Por ello, tanto cocineras como académicos trabajan contrarreloj para elaborar un expediente para la candidatura de la cocina tradicional de la CDMX como Patrimonio Cultural.
“Estamos tratando de integrar un expediente para que la cocina tradicional de la CDMX, que es tan poco conocida y creo una de las que mayormente está en riesgo, justo por la presión de la urbanización sobre los humedales y la milpa, se declare patrimonio y salvaguardarla. Prácticamente llevamos un año trabajándolo”, cuenta Sandoval.
A 15 años de que la cocina mexicana obtuvo el nombramiento mundial por parte de la UNESCO, las cocineras capitalinas saben que aún falta visibilizar el valor de estas recetas y los ecosistemas que las sostienen.

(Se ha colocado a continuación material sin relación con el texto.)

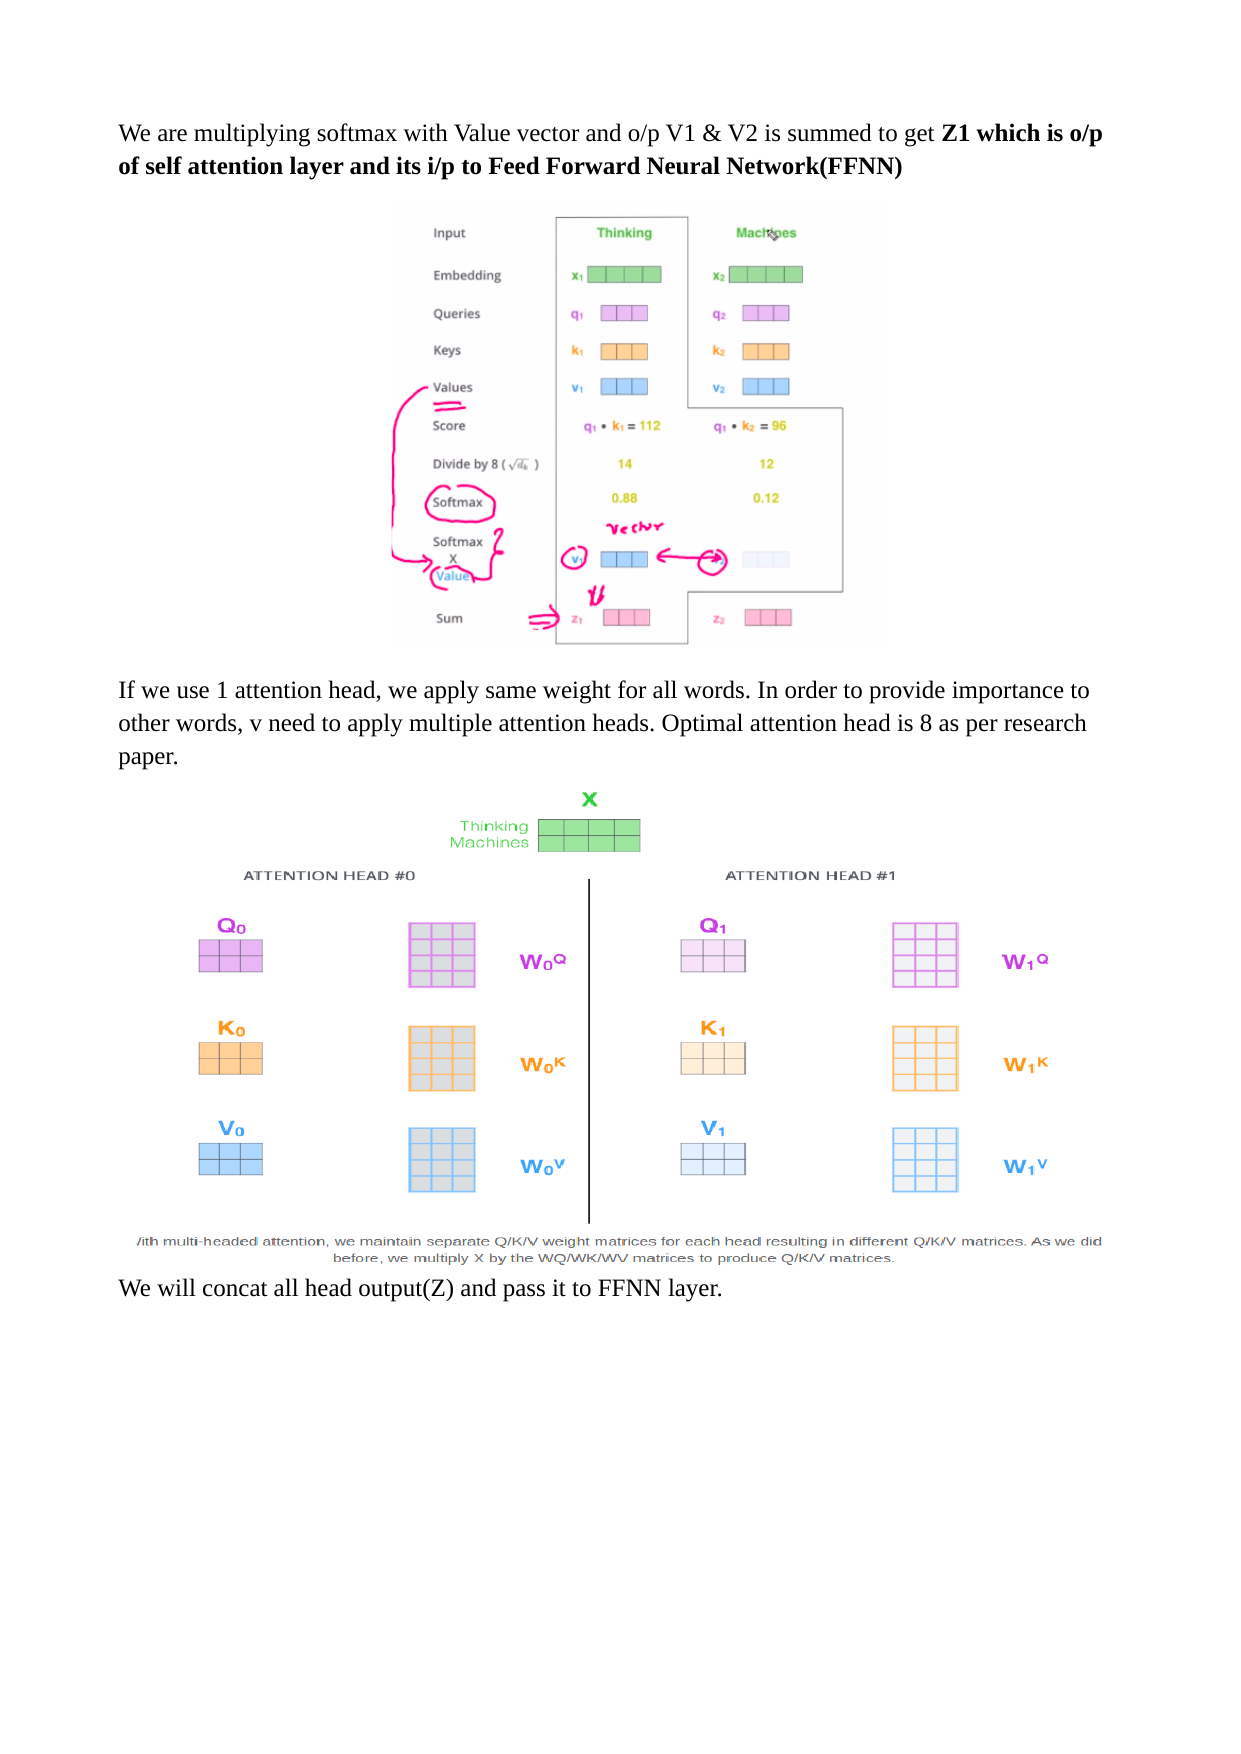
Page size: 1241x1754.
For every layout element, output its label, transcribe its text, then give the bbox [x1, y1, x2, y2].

text We are multiplying softmax with Value vector and o/p V1 & V2 is summed to get Z1 which is o/p of self attention layer and its i/p to Feed Forward Neural Network(FFNN) [118, 118, 1122, 180]
text If we use 1 attention head, we apply same weight for all words. In order to provide importance to other words, v need to apply multiple attention heads. Optimal attention head is 8 as per research paper. [118, 675, 1122, 769]
picture [136, 782, 1141, 1270]
text We will concat all head output(Z) and pass it to FFNN layer. [118, 788, 1122, 1302]
picture [391, 200, 887, 647]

“No estamos rescatando nada, siempre ha existido, pero estaba guardado en las casas xochimilcas”, dice Ángeles. Rosario, por su parte, advierte: “Es una de las cocinas más amenazadas por la presión urbana sobre los humedales.”
La Ciudad de México guarda una cocina viva, vibrante, compleja y profundamente comunitaria, nacida de la necesidad de sobrevivir. Una cocina que, como el fuego de Chantico, permanece encendida para quien quiera acercarse.
Porque es cierto, preservar ingredientes y técnicas es importante; pero es esencial preservar la forma de vida que los hace posibles. Y esa sigue latiendo, entre chinampas y milpas, en manos de mujeres que han encontrado en el fogón la manera más poderosa de mantener vivo un territorio.